• [TASK SET]
A: From the passage on storing user data, copy the text from "The database is" to "text your delimiting)".
B: Shorten the paragraph of the passage on storing user data that begins "It's not really that much of a performance", keeping its main points.

• [GIVEN PASSAGE]
•••
It's not really that much of a performance than a maintenance question IMO - it's not fun to manage hundreds of columns. Storing such data - perhaps as serialized objects - in a TEXT field is a viable option - as long as it's 100% sure you will never have to make any queries on that data.
But why not use a normalized user_variables table like so:
id | user_id | variable_name | variable_value
?
It is a bit more complex to query, but provides for a very clean table structure all round. You can easily add arbitrary user variables that way.
If you are doing a lot of queries like SELECT FROM USERS WHERE variable257 = 'green' you may have to stick to have specific columns.
The database is definitely the best place to store the data. (I'm assuming you were thinking of storing it in flat files otherwise) You'd definitely get better performance and security from using a DB over storing in files.
With regards to the storing your data in multiple columns or delimiting them... It's a personal choice but you should consider a few things
If you're going to delimit the items, you need to think of what you're going to delimit them with (something that's not likely to crop up within the text your delimiting)
•••
• [AVAILABLE DATA]
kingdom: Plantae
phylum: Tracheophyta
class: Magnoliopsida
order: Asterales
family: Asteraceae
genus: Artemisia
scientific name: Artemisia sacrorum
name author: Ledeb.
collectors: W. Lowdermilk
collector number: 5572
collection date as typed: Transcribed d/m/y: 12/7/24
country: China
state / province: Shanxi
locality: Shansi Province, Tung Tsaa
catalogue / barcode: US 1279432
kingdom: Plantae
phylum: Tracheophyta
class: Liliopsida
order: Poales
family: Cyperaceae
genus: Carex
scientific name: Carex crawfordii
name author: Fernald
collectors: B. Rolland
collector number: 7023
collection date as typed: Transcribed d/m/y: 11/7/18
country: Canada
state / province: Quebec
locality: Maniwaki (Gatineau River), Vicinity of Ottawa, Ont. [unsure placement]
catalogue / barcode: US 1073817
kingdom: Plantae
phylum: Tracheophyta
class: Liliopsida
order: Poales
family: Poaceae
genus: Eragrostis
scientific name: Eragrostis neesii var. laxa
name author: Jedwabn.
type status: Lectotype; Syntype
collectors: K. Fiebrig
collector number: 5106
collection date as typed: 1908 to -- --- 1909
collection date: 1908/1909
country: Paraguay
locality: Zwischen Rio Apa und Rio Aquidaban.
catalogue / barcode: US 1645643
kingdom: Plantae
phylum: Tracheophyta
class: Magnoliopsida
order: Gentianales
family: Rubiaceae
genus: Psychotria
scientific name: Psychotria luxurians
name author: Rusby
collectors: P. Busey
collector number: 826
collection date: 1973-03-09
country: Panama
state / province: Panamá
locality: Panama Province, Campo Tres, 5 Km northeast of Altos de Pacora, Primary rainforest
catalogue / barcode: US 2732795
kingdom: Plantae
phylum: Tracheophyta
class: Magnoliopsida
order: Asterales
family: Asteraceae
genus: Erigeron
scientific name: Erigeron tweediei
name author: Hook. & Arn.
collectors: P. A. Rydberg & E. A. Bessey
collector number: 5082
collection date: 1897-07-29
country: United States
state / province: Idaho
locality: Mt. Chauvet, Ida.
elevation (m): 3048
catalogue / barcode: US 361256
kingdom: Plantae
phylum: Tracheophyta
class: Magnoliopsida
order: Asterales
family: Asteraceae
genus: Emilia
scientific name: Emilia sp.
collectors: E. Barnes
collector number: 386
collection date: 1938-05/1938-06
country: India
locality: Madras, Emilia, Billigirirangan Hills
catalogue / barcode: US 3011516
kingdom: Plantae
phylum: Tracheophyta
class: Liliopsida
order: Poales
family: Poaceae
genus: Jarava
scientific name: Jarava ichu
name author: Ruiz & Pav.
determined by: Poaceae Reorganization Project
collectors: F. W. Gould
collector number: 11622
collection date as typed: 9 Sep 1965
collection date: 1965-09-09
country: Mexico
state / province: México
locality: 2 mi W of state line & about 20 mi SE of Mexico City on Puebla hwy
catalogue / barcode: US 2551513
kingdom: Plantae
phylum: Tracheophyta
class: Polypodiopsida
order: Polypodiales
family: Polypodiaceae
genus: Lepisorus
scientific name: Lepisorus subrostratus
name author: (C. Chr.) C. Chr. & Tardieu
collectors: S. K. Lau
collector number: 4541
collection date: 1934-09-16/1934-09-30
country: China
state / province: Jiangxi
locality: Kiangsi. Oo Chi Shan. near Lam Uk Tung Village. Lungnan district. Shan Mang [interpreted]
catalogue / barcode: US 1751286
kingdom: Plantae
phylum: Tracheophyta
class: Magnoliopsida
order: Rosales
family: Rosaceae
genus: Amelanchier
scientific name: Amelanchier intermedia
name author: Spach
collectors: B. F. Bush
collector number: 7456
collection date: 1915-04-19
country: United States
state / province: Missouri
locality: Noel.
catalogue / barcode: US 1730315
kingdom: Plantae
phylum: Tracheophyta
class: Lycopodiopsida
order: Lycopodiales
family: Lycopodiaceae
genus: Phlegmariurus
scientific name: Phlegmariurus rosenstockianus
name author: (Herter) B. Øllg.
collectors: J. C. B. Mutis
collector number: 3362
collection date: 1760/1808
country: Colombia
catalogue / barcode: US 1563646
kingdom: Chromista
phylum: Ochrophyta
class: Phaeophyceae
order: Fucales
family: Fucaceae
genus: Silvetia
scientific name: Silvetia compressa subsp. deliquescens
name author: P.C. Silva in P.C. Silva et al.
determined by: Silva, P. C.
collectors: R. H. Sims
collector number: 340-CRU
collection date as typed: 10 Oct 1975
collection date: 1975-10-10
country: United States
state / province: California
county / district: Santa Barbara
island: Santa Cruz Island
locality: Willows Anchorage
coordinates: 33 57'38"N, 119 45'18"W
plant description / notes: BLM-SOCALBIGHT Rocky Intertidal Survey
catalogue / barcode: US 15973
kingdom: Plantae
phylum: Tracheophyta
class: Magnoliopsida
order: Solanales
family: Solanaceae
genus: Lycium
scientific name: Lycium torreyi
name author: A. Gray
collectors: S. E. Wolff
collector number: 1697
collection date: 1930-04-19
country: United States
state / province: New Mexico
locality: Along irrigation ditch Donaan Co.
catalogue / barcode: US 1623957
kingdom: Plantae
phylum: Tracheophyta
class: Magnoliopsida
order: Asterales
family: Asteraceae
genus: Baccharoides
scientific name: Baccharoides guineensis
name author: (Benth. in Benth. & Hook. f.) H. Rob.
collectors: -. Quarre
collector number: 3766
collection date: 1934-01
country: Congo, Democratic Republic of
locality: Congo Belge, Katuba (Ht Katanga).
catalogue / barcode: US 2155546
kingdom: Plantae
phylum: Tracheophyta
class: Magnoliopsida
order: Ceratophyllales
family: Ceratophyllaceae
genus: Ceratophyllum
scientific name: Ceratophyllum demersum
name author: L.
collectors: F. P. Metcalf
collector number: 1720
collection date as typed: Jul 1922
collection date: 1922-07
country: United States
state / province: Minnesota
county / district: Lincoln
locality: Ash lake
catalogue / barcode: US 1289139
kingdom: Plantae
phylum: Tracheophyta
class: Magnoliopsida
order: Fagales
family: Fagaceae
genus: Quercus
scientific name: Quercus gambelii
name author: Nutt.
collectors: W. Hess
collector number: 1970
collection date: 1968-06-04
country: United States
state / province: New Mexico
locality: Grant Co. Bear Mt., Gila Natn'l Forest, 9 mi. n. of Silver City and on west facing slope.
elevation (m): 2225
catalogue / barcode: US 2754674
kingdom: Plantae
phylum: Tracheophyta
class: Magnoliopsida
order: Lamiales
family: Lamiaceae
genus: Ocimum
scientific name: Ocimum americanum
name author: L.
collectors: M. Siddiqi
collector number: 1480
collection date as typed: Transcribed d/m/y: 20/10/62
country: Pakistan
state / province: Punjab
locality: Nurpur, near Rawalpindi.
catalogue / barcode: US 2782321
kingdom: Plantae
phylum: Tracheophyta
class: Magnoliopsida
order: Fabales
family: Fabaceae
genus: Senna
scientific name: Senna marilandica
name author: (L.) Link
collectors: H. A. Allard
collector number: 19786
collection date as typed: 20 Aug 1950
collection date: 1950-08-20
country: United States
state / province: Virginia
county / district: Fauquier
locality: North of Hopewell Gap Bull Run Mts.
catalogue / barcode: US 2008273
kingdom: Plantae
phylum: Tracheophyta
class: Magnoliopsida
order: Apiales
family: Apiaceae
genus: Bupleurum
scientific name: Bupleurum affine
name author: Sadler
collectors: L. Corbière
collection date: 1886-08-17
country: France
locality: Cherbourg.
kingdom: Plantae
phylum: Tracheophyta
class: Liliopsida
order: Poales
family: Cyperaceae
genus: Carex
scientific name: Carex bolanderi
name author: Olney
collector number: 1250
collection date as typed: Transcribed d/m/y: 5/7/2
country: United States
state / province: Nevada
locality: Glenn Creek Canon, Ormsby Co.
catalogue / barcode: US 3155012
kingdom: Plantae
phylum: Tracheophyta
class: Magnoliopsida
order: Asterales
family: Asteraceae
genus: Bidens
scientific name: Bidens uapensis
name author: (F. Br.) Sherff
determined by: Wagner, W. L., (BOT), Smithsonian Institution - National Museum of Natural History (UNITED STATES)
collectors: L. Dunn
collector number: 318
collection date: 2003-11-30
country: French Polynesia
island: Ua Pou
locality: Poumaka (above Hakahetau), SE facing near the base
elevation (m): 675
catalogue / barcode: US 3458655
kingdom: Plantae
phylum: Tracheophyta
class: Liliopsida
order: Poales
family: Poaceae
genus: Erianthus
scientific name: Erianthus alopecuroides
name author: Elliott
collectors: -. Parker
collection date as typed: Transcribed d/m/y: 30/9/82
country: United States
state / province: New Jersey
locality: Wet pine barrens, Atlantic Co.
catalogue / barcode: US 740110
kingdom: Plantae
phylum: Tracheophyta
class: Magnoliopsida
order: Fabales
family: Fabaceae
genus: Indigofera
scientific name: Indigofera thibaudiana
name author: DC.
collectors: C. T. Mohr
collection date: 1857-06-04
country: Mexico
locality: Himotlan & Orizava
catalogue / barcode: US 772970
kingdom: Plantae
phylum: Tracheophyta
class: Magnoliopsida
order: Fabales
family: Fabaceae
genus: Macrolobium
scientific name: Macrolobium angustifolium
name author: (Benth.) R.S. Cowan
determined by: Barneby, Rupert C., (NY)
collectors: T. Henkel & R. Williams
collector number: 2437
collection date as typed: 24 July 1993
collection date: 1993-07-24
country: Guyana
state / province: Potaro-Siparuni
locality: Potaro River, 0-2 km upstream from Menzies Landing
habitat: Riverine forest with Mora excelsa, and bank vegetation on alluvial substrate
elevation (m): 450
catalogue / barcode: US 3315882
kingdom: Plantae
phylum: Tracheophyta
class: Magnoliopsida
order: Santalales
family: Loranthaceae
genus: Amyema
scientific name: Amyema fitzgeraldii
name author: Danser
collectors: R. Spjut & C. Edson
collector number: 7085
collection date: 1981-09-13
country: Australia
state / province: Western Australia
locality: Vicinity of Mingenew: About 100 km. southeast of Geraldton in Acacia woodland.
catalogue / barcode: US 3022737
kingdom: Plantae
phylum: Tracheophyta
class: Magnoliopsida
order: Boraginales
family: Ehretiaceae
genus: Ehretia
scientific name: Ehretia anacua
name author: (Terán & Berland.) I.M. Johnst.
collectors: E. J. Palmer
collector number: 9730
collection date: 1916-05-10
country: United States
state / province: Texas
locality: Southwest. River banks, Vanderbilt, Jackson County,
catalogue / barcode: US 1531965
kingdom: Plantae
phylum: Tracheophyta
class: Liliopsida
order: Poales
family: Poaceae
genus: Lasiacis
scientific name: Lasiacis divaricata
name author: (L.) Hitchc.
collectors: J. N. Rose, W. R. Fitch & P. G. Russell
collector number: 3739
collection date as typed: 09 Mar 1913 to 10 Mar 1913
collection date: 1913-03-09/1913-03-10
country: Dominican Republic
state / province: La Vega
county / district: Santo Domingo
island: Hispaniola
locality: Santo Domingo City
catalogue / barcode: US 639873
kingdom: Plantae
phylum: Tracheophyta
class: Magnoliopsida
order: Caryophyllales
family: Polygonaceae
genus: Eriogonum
•••
• [OUTPUTS FOR THE TASKS]
A:
The database is definitely the best place to store the data. (I'm assuming you were thinking of storing it in flat files otherwise) You'd definitely get better performance and security from using a DB over storing in files.
With regards to the storing your data in multiple columns or delimiting them... It's a personal choice but you should consider a few things
If you're going to delimit the items, you need to think of what you're going to delimit them with (something that's not likely to crop up within the text your delimiting)

B: This is less a performance question than a maintenance one, since hundreds of columns are unpleasant to manage. Putting the data in a TEXT field, perhaps as serialized objects, is a workable option, but only if you are completely sure you will never need to query that data.